Willi Mohr sipped his wine, which was cheap and sour. Then he looked towards the window and nodded.

‘O.K.,’ he said. ‘We’ll try.’

They made the decision that evening, a decision which was of determining significance to Willi Mohr, but in fact made not the slightest difference to Hugo Spohler.

They were to work hard for eighteen months and save every pfennig. Then they would go to Spain and live there for a year and paint. Eventually, and if the money lasted, Hugo would take his family there too.

‘But,’ he said, ‘on the other hand I don’t think Maria would get very much out of it. Next year she can go out to work again and perhaps it’s better if she supports herself and the kid.’

When Hugo had gone, Willi Mohr undressed and crept down into his bed. He was slightly drunk and the sheets felt damp and cold. But deep down in his mind, a minute speck of expectancy had come to life, and he wondered whether he would ever be able to experience even a small fraction of the exhilaration which Hugo seemed to be able to produce from his imagination.

Three days later he got himself a job and left the attic in Zugasse for ever.

During the following year, they did not meet once. Willi sent one or two postcards with laconic messages on them, but he never received one in return, perhaps owing to the fact that he never had a permanent address.
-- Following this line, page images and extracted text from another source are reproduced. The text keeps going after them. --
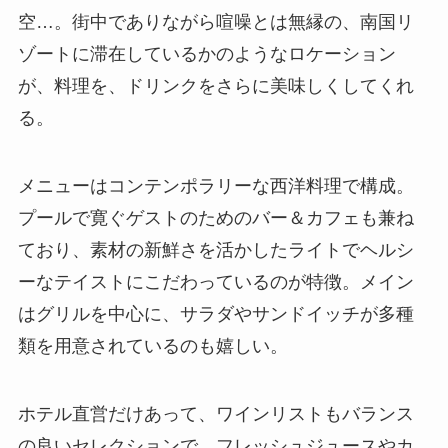
空…。街中でありながら喧噪とは無縁の、南国リ
ゾートに滞在しているかのようなロケーション
が、料理を、ドリンクをさらに美味しくしてくれ
る。
メニューはコンテンポラリーな西洋料理で構成。
プールで寛ぐゲストのためのバー＆カフェも兼ね
ており、素材の新鮮さを活かしたライトでヘルシ
ーなテイストにこだわっているのが特徴。メイン
はグリルを中心に、サラダやサンドイッチが多種
類を用意されているのも嬉しい。
ホテル直営だけあって、ワインリストもバランス
の良いセレクションで、フレッシュジュースやカ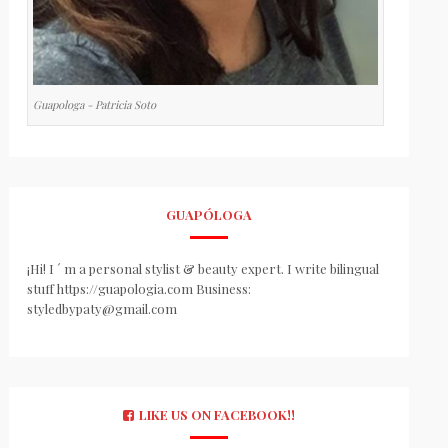
Guapologa - Patricia Soto
GUAPÓLOGA
¡Hi! I ´ m a personal stylist & beauty expert. I write bilingual
stuff https://guapologia.com Business:
styledbypaty@gmail.com
LIKE US ON FACEBOOK!!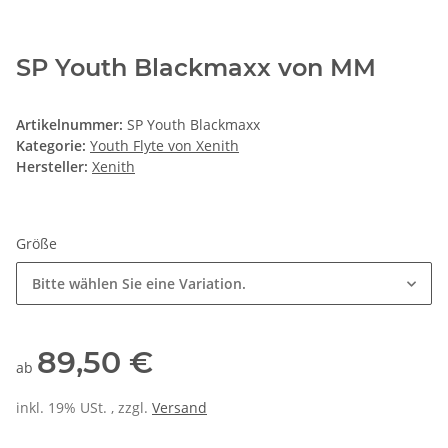
SP Youth Blackmaxx von MM
Artikelnummer:
SP Youth Blackmaxx
Kategorie:
Youth Flyte von Xenith
Hersteller:
Xenith
Größe
Bitte wählen Sie eine Variation.
89,50 €
ab
inkl. 19% USt. , zzgl.
Versand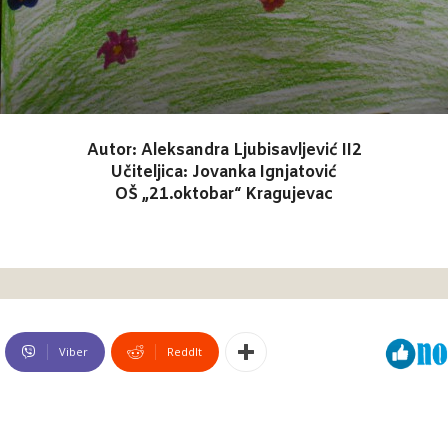
Autor: Aleksandra Ljubisavljević II2
Učiteljica: Jovanka Ignjatović
OŠ „21.oktobar“ Kragujevac
Viber
ReddIt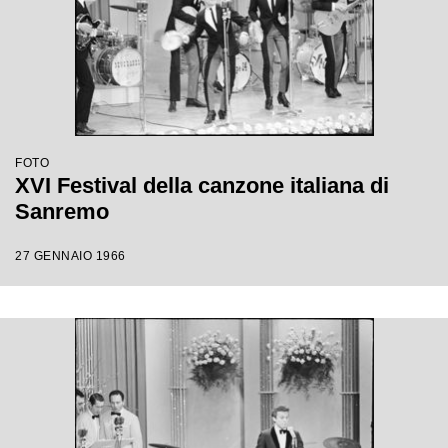
FOTO
XVI Festival della canzone italiana di
Sanremo
27 GENNAIO 1966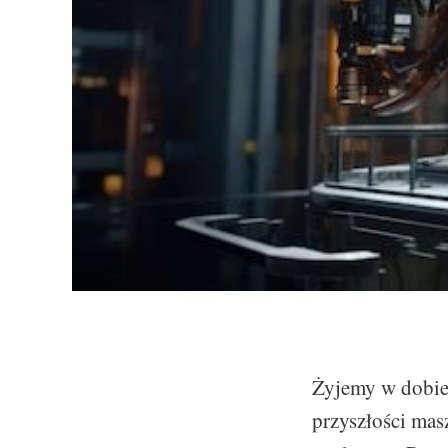
Żyjemy w dobie 
przyszłości mas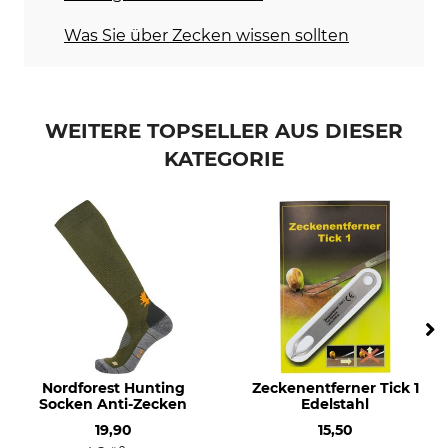
Was Sie über Zecken wissen sollten
WEITERE TOPSELLER AUS DIESER
KATEGORIE
Nordforest Hunting
Zeckenentferner Tick 1
Socken Anti-Zecken
Edelstahl
19,90
15,50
When the summer came Hugo Spohler had saved three hundred marks. He hitched to Spain and bathed for three weeks. When he came home again, he had made a lot of new acquaintances and had the Caudillo’s portrait on one single Spanish duro, which no one would change for him.

Next summer Willi Mohr went back to Cologne. He was much the same as ever, if possible even thinner, more sullen and more blue-eyed. He had saved three-thousand-five-hundred marks and was going to go to Spain to paint.

Hugo Spohler had changed a good deal. Although he still had no money, he seemed plump and well. He had moved to another house and had a son of fourteen months and his wife was pregnant again. He moved in circles which enthused about Buddhism and Zen-Buddhism and he was convinced that he could cure his ulcers by will power. He spent his evenings working out involved betting systems, which were going to bring him in a fortune. He had stopped painting, but was still convinced that he ought to move to a warmer country. Sometime.

Willi Mohr felt slightly cheated, but smiled a sardonic smile and persuaded himself that this was in reality exactly what he had expected.

Hugo Spohler was, as usual, master of the situation. He took two weeks’ holiday and borrowed two hundred marks of Willi’s capital.

‘We’ll hitch down and then I’ll show you the best place of all,’ he said. ‘I’ll introduce you to people, good people, and then I’ll come down and fetch you in a year or so.’

He laughed and slapped Willi Mohr on the back.

‘You’ll have to experience this year for us both,’ he said.

They had good luck with lifts, but had to walk the last bit over the border in the Pyrenees.

About a hundred yards directly above the last tunnel on the French side, an iron chain was stretched across the road and a civil guard in green uniform and black shiny cap came out of a little tin shack in the mountainside. He had a carbine over his shoulder and glanced at their visas before he let them through.

‘The real passport control is a couple of kilometres down the road,’ he said, as he raised the chain.

They came to the puerto in the middle of the summer and Hugo Spohler could only stay a week. The day he left, he bought a thick notebook with a blue mercerized cover and gave it to Willi Mohr.